34・ニコラスとジェラルド
朝食を食べたあと、すぐにニコラスは食堂を出ていった。
馴染みがなくてよく分からないが、神官という仕事はとても忙しそうだ。
ニコラスが部屋を出ていく間際、少し尋ねてみると「私は研究者も兼ねているのですよ」と、いつも通り穏やかな笑みを浮かべてそう言った。
そりゃ忙しそうだ、とさすがに納得だ。
神官と研究者、二足のわらじということか。
「ニコラス様は、高名な神話学者でもあるんです。以前は、王族の家庭教師もされていたんですよ」
「へぇー……すごい」
ジェラルドの言葉に、私は素直な言葉を口にした。
確かに、ニコラスは聡明そうな雰囲気がある。
いや、雰囲気どころか、本気で頭がいい人なんだな、ニコラスって。
神官にしろ、学者にしろ、家庭教師にしろ。
決して馬鹿では務まらないだろう。
「私も教わりたいな……。ニコラス、教えるの上手そうだし」
私の成績は、お世辞にも良いとはいえない。
得意科目は、体育と音楽。苦手科目はそれ以外だ。
一応、授業は真面目に受けているつもりなんだけど……。
私の呟きに、ジェラルドは苦々しい表情を浮かべていた。
「……あの方は、ああ見えて学問のことになるとスパルタですよ」
なんだか実感をともなっているように思えるジェラルドの言い方に、私は首を傾げた。
まるで、教わったことがあるみたい。
「ねぇ、ジェラル――」
「ほら、ボクが焼いてやったクッキーだ。ありがたく食べろよ」
「わっ、エミールくん……!」
いつの間に私の近くに来ていたのだろう。
尋ねようとした私の声は、私の前にクッキーを持ってきてくれたエミールくんによって遮られた。

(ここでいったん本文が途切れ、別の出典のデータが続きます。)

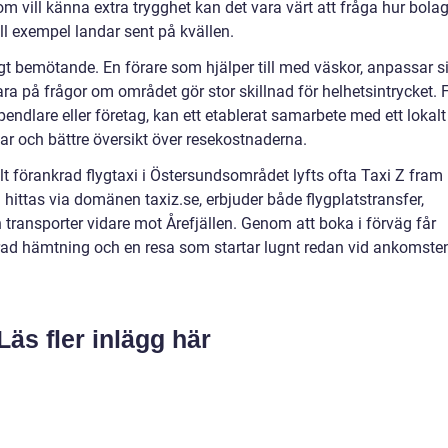
om vill känna extra trygghet kan det vara värt att fråga hur bola
ll exempel landar sent på kvällen.
t bemötande. En förare som hjälper till med väskor, anpassar s
 svara på frågor om området gör stor skillnad för helhetsintrycket. 
dlare eller företag, kan ett etablerat samarbete med ett lokalt
r och bättre översikt över resekostnaderna.
t förankrad flygtaxi i Östersundsområdet lyfts ofta Taxi Z fram
 hittas via domänen taxiz.se, erbjuder både flygplatstransfer,
h transporter vidare mot Årefjällen. Genom att boka i förväg får
nerad hämtning och en resa som startar lugnt redan vid ankomste
Läs fler inlägg här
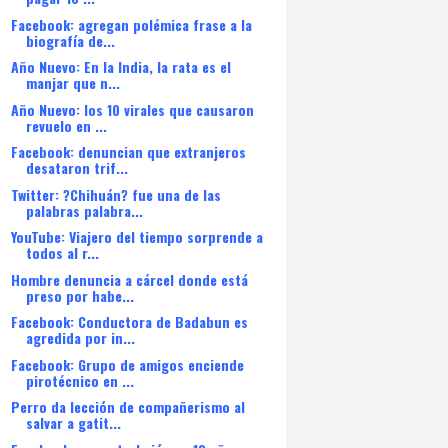
Facebook: agregan polémica frase a la
biografía de...
Año Nuevo: En la India, la rata es el
manjar que n...
Año Nuevo: los 10 virales que causaron
revuelo en ...
Facebook: denuncian que extranjeros
desataron trif...
Twitter: ?Chihuán? fue una de las
palabras palabra...
YouTube: Viajero del tiempo sorprende a
todos al r...
Hombre denuncia a cárcel donde está
preso por habe...
Facebook: Conductora de Badabun es
agredida por in...
Facebook: Grupo de amigos enciende
pirotécnico en ...
Perro da lección de compañerismo al
salvar a gatit...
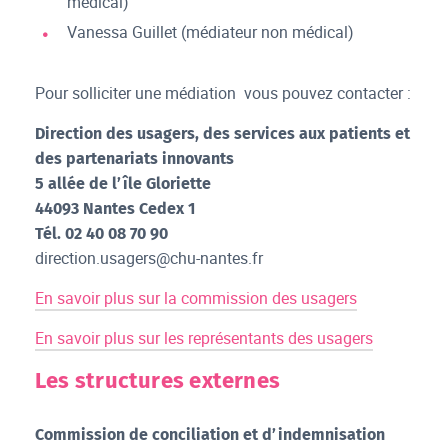
médical)
Vanessa Guillet (médiateur non médical)
Pour solliciter une médiation vous pouvez contacter :
Direction des usagers, des services aux patients et
des partenariats innovants
5 allée de l’île Gloriette
44093 Nantes Cedex 1
Tél. 02 40 08 70 90
direction.usagers@chu-nantes.fr
En savoir plus sur la commission des usagers
En savoir plus sur les représentants des usagers
Les structures externes
Commission de conciliation et d’indemnisation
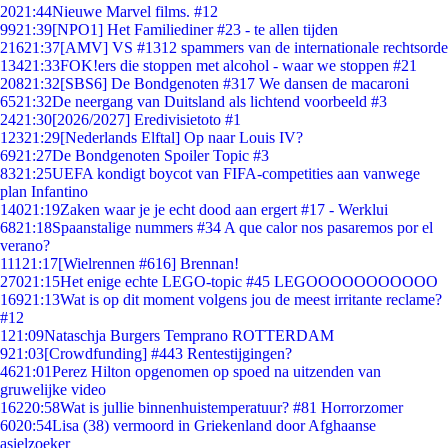
20
21:44
Nieuwe Marvel films. #12
99
21:39
[NPO1] Het Familiediner #23 - te allen tijden
216
21:37
[AMV] VS #1312 spammers van de internationale rechtsorde
134
21:33
FOK!ers die stoppen met alcohol - waar we stoppen #21
208
21:32
[SBS6] De Bondgenoten #317 We dansen de macaroni
65
21:32
De neergang van Duitsland als lichtend voorbeeld #3
24
21:30
[2026/2027] Eredivisietoto #1
123
21:29
[Nederlands Elftal] Op naar Louis IV?
69
21:27
De Bondgenoten Spoiler Topic #3
83
21:25
UEFA kondigt boycot van FIFA-competities aan vanwege
plan Infantino
140
21:19
Zaken waar je je echt dood aan ergert #17 - Werklui
68
21:18
Spaanstalige nummers #34 A que calor nos pasaremos por el
verano?
111
21:17
[Wielrennen #616] Brennan!
270
21:15
Het enige echte LEGO-topic #45 LEGOOOOOOOOOOO
169
21:13
Wat is op dit moment volgens jou de meest irritante reclame?
#12
1
21:09
Nataschja Burgers Temprano ROTTERDAM
9
21:03
[Crowdfunding] #443 Rentestijgingen?
46
21:01
Perez Hilton opgenomen op spoed na uitzenden van
gruwelijke video
162
20:58
Wat is jullie binnenhuistemperatuur? #81 Horrorzomer
60
20:54
Lisa (38) vermoord in Griekenland door Afghaanse
asielzoeker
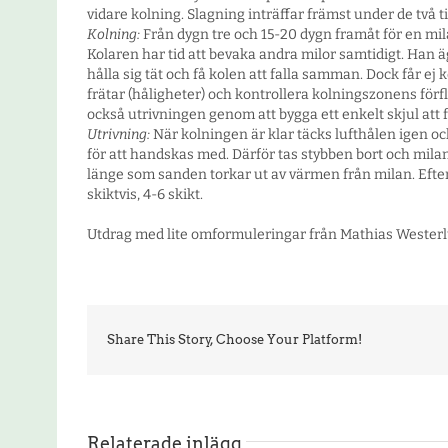
vidare kolning. Slagning inträffar främst under de två ti
Kolning:
Från dygn tre och 15-20 dygn framåt för en mil
Kolaren har tid att bevaka andra milor samtidigt. Han ä
hålla sig tät och få kolen att falla samman. Dock får ej
frätar (håligheter) och kontrollera kolningszonens för
också utrivningen genom att bygga ett enkelt skjul att f
Utrivning:
När kolningen är klar täcks lufthålen igen o
för att handskas med. Därför tas stybben bort och milan
länge som sanden torkar ut av värmen från milan. Efter 
skiktvis, 4-6 skikt.
Utdrag med lite omformuleringar från Mathias Westerl
Share This Story, Choose Your Platform!
Relaterade inlägg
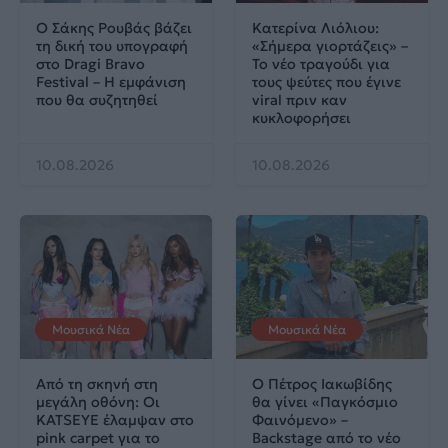
Ο Σάκης Ρουβάς βάζει
Κατερίνα Λιόλιου:
τη δική του υπογραφή
«Σήμερα γιορτάζεις» –
στο Dragi Bravo
Το νέο τραγούδι για
Festival – Η εμφάνιση
τους ψεύτες που έγινε
που θα συζητηθεί
viral πριν καν
κυκλοφορήσει
10.08.2026
10.08.2026
Μουσικά Νέα
Μουσικά Νέα
Από τη σκηνή στη
Ο Πέτρος Ιακωβίδης
μεγάλη οθόνη: Οι
θα γίνει «Παγκόσμιο
KATSEYE έλαμψαν στο
Φαινόμενο» –
pink carpet για το
Backstage από το νέο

白いお皿の上に、美味しそうに焼きあがったクッキーが載せられていて、バターのいい匂いを放っていた。
とても美味しそう……!
「あ、ありがとう」
「エミール、いい加減にしろ。いつもいつも神子様にその態度はなんだ」
「ああ、もうジェラルドー!」
もはやお約束だ。
ジェラルドがエミールくんに冷たい視線を飛ばして、私がその間に入る。
「だって、ジェラルド様! この女、ジェラルド様にご迷惑おかけしてばかりじゃないですか! ボクがせっかく忠告してやったのに街では問題起こしてくるし!」
た、確かに。
思い返せば、エミール私が街散策へ行く前日に「気をつけろよ」と言ってくれていた。
にも関わらず、問題を起こしてしまったのは私の責任だ。
「この女ではないだろう、我らがお守りするべき神子様だ! それに、俺は迷惑をかけられたなどと思っていない!」
私が口を挟む前に、ジェラルドがエミールくんに掴みかかる。
ああもうー! この騎士様、普段はものすごく完璧な人だなって思うのに!
一度『神子様』のことになると、途端に好戦的になるから困ってしまう。
「やめてってばー!」
キーーン……!
私の声が食堂に響いて、二人がぴたりと動きを止めた。
思いのほかに声が響いたものだから、私自身びくりとしてしまう。
「……も、申し訳ありません」
「……(ふいっ)」
私に向かって申し訳なさそうに頭を下げるジェラルドと、バツが悪そうに顔を背けるエミールくん。
……対照的だ。
というか、この空気はどうしたらいいのだろう。
ジェラルドへの質問は中途半端になっちゃったし、なんだか居心地が悪い。
「あらあらあら、何をしているの? 楽しそうね。私も混ぜてもらえない?」
そんな居心地の悪い部屋の空気を割くように、艶っぽい女性の声が割って入ってきた。
この声、つい最近聞いた覚えがある。
「エルミナさん!」
後ろを振り返れば、食堂の入口にスリットの入ったドレスを身にまとったエルミナさんが立っていた。
この間着ていたものとは異なるが、どちらもセクシーで美しい……。